Techniques anti-fissures

publié le 6 novembre 2007

 

remontée de fissures
remontée de fissures
(USIRF - Droits réservés)

Dans les techniques anti-fissures les matériaux sont mis en interposition entre la couche existante et la nouvelle couche de roulement ou les couches de surface.
Les dispositifs anti-fissures visent à ralentir la remontée en surface des fissures transversales des graves hydrauliques ou des joints transversaux des chaussées en béton de ciment. Ces dispositifs ont aussi une vocation d’encaisser les cisaillements horizontaux dus aux variations thermiques extérieures.
La couche de roulement sur dispositif anti-fissures est constituée, d’un béton bitumineux très mince (BBTM) ou d’un béton bitumineux mince (BBM) voire d’un béton bitumineux semi grenus (BBSG).

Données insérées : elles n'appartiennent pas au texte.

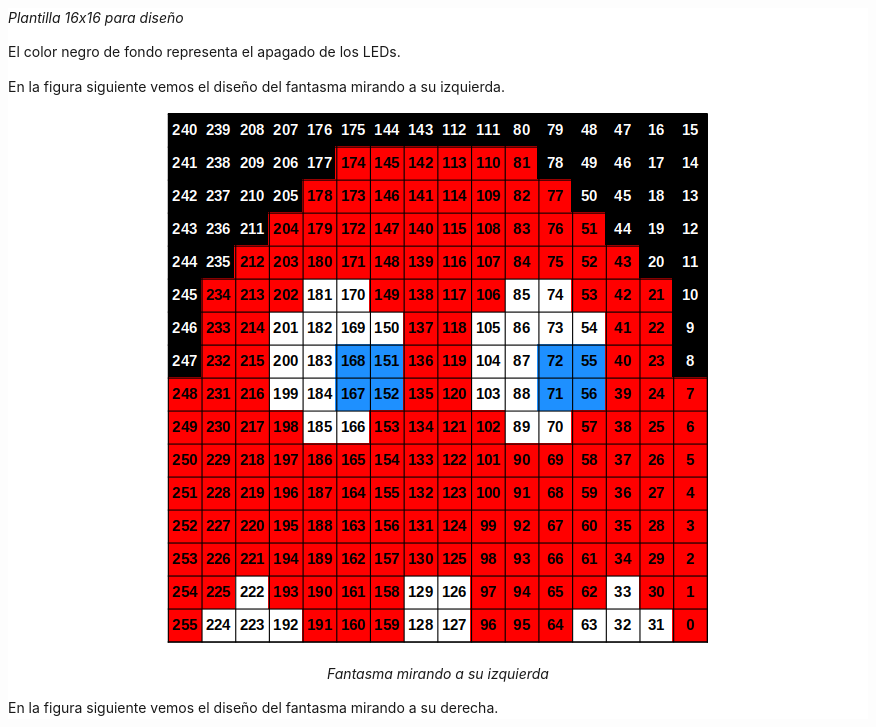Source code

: *Plantilla 16x16 para diseño*

</center>

El color negro de fondo representa el apagado de los LEDs.

En la figura siguiente vemos el diseño del fantasma mirando a su izquierda.

<center>

![Fantasma mirando a su izquierda](../img/matriz16x16/fantasma_izda.png)

*Fantasma mirando a su izquierda*

</center>

En la figura siguiente vemos el diseño del fantasma mirando a su derecha.

<center>
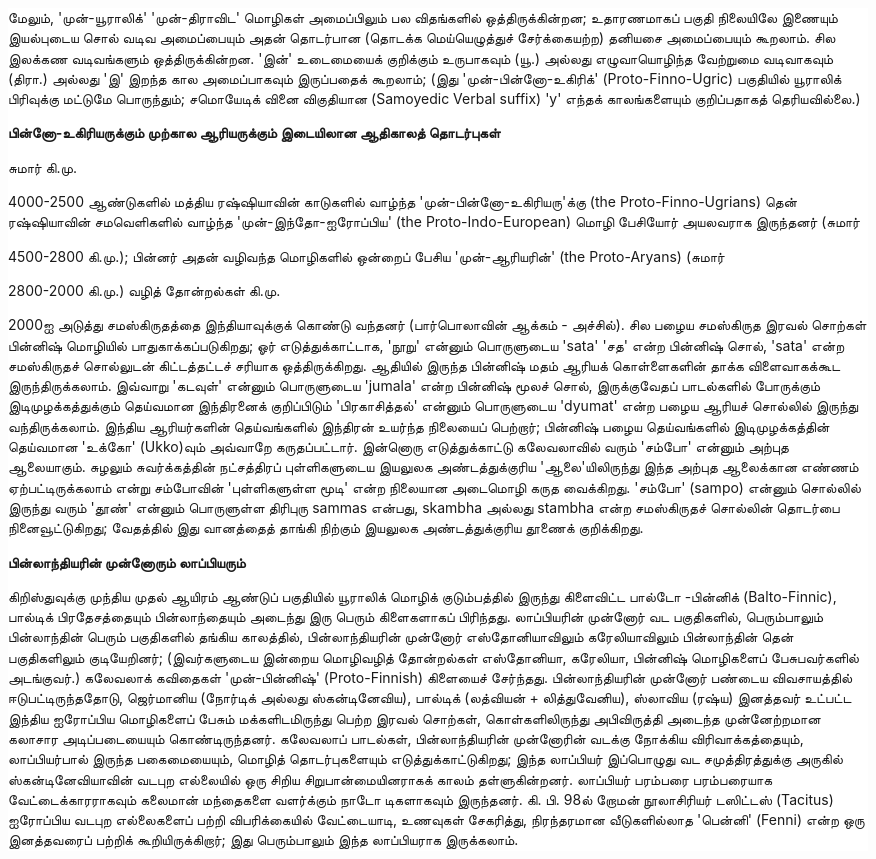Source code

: மேலும், 'முன்-யூராலிக்' 'முன்-திராவிட' மொழிகள் அமைப்பிலும் பல விதங்களில் ஒத்திருக்கின்றன; உதாரணமாகப் பகுதி நிலையிலே இணையும் இயல்புடைய சொல் வடிவ அமைப்பையும் அதன் தொடர்பான (தொடக்க மெய்யெழுத்துச் சேர்க்கையற்ற) தனியசை அமைப்பையும் கூறலாம். சில இலக்கண வடிவங்களும் ஒத்திருக்கின்றன. 'இன்' உடைமையைக் குறிக்கும் உருபாகவும் (யூ.) அல்லது எழுவாயொழிந்த வேற்றுமை வடிவாகவும் (திரா.) அல்லது 'இ' இறந்த கால அமைப்பாகவும் இருப்பதைக் கூறலாம்; (இது 'முன்-பின்னோ-உகிரிக்' (Proto-Finno-Ugric) பகுதியில் யூராலிக் பிரிவுக்கு மட்டுமே பொருந்தும்; சமொயேடிக் வினை விகுதியான (Samoyedic Verbal suffix) 'y' எந்தக் காலங்களையும் குறிப்பதாகத் தெரியவில்லை.)  

  

**பின்னோ-உகிரியருக்கும் முற்கால ஆரியருக்கும் இடையிலான ஆதிகாலத் தொடர்புகள்**  

  

சுமார் கி.மு.

 4000-2500 ஆண்டுகளில் மத்திய ரஷ்ஷியாவின் காடுகளில் வாழ்ந்த 'முன்-பின்னோ-உகிரியரு'க்கு (the Proto-Finno-Ugrians) தென் ரஷ்ஷியாவின் சமவெளிகளில் வாழ்ந்த 'முன்-இந்தோ-ஐரோப்பிய' (the Proto-Indo-European) மொழி பேசியோர் அயலவராக இருந்தனர் (சுமார்

 4500-2800 கி.மு.); பின்னர் அதன் வழிவந்த மொழிகளில் ஒன்றைப் பேசிய 'முன்-ஆரியரின்' (the Proto-Aryans) (சுமார்

 2800-2000 கி.மு.) வழித் தோன்றல்கள் கி.மு.

 2000ஐ அடுத்து சமஸ்கிருதத்தை இந்தியாவுக்குக் கொண்டு வந்தனர் (பார்பொலாவின் ஆக்கம் - அச்சில்). சில பழைய சமஸ்கிருத இரவல் சொற்கள் பின்னிஷ் மொழியில் பாதுகாக்கப்படுகிறது; ஓர் எடுத்துக்காட்டாக, 'நூறு' என்னும் பொருளுடைய 'sata' 'சத' என்ற பின்னிஷ் சொல், 'sata' என்ற சமஸ்கிருதச் சொல்லுடன் கிட்டத்தட்டச் சரியாக ஒத்திருக்கிறது. ஆதியில் இருந்த பின்னிஷ் மதம் ஆரியக் கொள்ளைகளின் தாக்க விளைவாகக்கூட இருந்திருக்கலாம். இவ்வாறு 'கடவுள்' என்னும் பொருளுடைய 'jumala' என்ற பின்னிஷ் மூலச் சொல், இருக்குவேதப் பாடல்களில் போருக்கும் இடிமுழக்கத்துக்கும் தெய்வமான இந்திரனைக் குறிப்பிடும் 'பிரகாசித்தல்' என்னும் பொருளுடைய 'dyumat' என்ற பழைய ஆரியச் சொல்லில் இருந்து வந்திருக்கலாம். இந்திய ஆரியர்களின் தெய்வங்களில் இந்திரன் உயர்ந்த நிலையைப் பெற்றார்; பின்னிஷ் பழைய தெய்வங்களில் இடிமுழக்கத்தின் தெய்வமான 'உக்கோ' (Ukko)வும் அவ்வாறே கருதப்பட்டார். இன்னொரு எடுத்துக்காட்டு கலேவலாவில் வரும் 'சம்போ' என்னும் அற்புத ஆலையாகும். சுழலும் சுவர்க்கத்தின் நட்சத்திரப் புள்ளிகளுடைய இயலுலக அண்டத்துக்குரிய 'ஆலை'யிலிருந்து இந்த அற்புத ஆலைக்கான எண்ணம் ஏற்பட்டிருக்கலாம் என்று சம்போவின் 'புள்ளிகளுள்ள மூடி' என்ற நிலையான அடைமொழி கருத வைக்கிறது. 'சம்போ' (sampo) என்னும் சொல்லில் இருந்து வரும் 'தூண்' என்னும் பொருளுள்ள திரிபுரு sammas என்பது, skambha அல்லது stambha என்ற சமஸ்கிருதச் சொல்லின் தொடர்பை நினைவூட்டுகிறது; வேதத்தில் இது வானத்தைத் தாங்கி நிற்கும் இயலுலக அண்டத்துக்குரிய தூணைக் குறிக்கிறது.  

  

**பின்லாந்தியரின் முன்னோரும் லாப்பியரும்**  

  

கிறிஸ்துவுக்கு முந்திய முதல் ஆயிரம் ஆண்டுப் பகுதியில் யூராலிக் மொழிக் குடும்பத்தில் இருந்து கிளைவிட்ட பால்டோ -பின்னிக் (Balto-Finnic), பால்டிக் பிரதேசத்தையும் பின்லாந்தையும் அடைந்து இரு பெரும் கிளைகளாகப் பிரிந்தது. லாப்பியரின் முன்னோர் வட பகுதிகளில், பெரும்பாலும் பின்லாந்தின் பெரும் பகுதிகளில் தங்கிய காலத்தில், பின்லாந்தியரின் முன்னோர் எஸ்தோனியாவிலும் கரேலியாவிலும் பின்லாந்தின் தென் பகுதிகளிலும் குடியேறினர்; (இவர்களுடைய இன்றைய மொழிவழித் தோன்றல்கள் எஸ்தோனியா, கரேலியா, பின்னிஷ் மொழிகளைப் பேசுபவர்களில் அடங்குவர்.) கலேவலாக் கவிதைகள் 'முன்-பின்னிஷ்' (Proto-Finnish) கிளையைச் சேர்ந்தது. பின்லாந்தியரின் முன்னோர் பண்டைய விவசாயத்தில் ஈடுபட்டிருந்ததோடு, ஜெர்மானிய (நோர்டிக் அல்லது ஸ்கன்டினேவிய), பால்டிக் (லத்வியன் + லித்துவேனிய), ஸ்லாவிய (ரஷ்ய) இனத்தவர் உட்பட்ட இந்திய ஐரோப்பிய மொழிகளைப் பேசும் மக்களிடமிருந்து பெற்ற இரவல் சொற்கள், கொள்களிலிருந்து அபிவிருத்தி அடைந்த முன்னேற்றமான கலாசார அடிப்படையையும் கொண்டிருந்தனர். கலேவலாப் பாடல்கள், பின்லாந்தியரின் முன்னோரின் வடக்கு நோக்கிய விரிவாக்கத்தையும், லாப்பியர்பால் இருந்த பகைமையையும், மொழித் தொடர்புகளையும் எடுத்துக்காட்டுகிறது; இந்த லாப்பியர் இப்பொழுது வட சமுத்திரத்துக்கு அருகில் ஸ்கன்டினேவியாவின் வடபுற எல்லையில் ஒரு சிறிய சிறுபான்மையினராகக் காலம் தள்ளுகின்றனர். லாப்பியர் பரம்பரை பரம்பரையாக வேட்டைக்காரராகவும் கலைமான் மந்தைகளை வளர்க்கும் நாடோ டிகளாகவும் இருந்தனர். கி. பி. 98ல் றோமன் நூலாசிரியர் டஸிட்டஸ் (Tacitus) ஐரோப்பிய வடபுற எல்லைகளைப் பற்றி விபரிக்கையில் வேட்டையாடி, உணவுகள் சேகரித்து, நிரந்தரமான வீடுகளில்லாத 'பென்னி' (Fenni) என்ற ஒரு இனத்தவரைப் பற்றிக் கூறியிருக்கிறார்; இது பெரும்பாலும் இந்த லாப்பியராக இருக்கலாம்.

  • Les Sables Enrobés Il s’agit d’un mélange de sable et de bitume. Le sable a une granularité 0/4 ou 0/6mm. La teneur en liant, obligatoirement modifié par des polymères est de l’ordre de 9 à 12,5ppc. Certaines formules comportent des fibres organiques (à base de cellulose), dosées de l’ordre de 0,3 à 0,5 ppc par rapport à la masse des granulats secs.
  • Les Enrobés Fibres Les enrobés fibres ont une granularité 0/8mm ou 0/10MM et le liant est en général un bitume pur de classe 50/70. Sa teneur est de l’ordre de 6,6 à 7,0 ppc. La teneur totale en fibres est d’au moins 10%. La teneur en fibres est comprise entre 0,3 à 1,0 ppc. L’épaisseur nominale est de 3 à 4cm.
  • Autres techniques anti-fissures
mise en place de géotextile
mise en place de géotextile
(USIRF - Droits réservés)

Il existe également d’autres dispositifs d’interposition qui ne sont pas d’enrobés :
- Les membranes bitumineuses
Elles sont dosées de 2 à 2,5 kg/m2 de liant modifié recouvert d’un enrobé coulé à froid (ECF).
- Les géotextiles manufacturés ou reconstitués en place
Ils sont collés sur la chaussée ave une émulsion de bitume polymère ou un liant chaud.
- La pré fissuration
Elle consiste à créer à des emplacements prédéterminés, lors de la mise en œuvre, les fissures de retrait de la couche traitée.
Les trois procédés de pré fissuration actuellement développés en France consistent à créer tous les trois mètres et avant compactage, un sillon transversal dans l’assise traitée.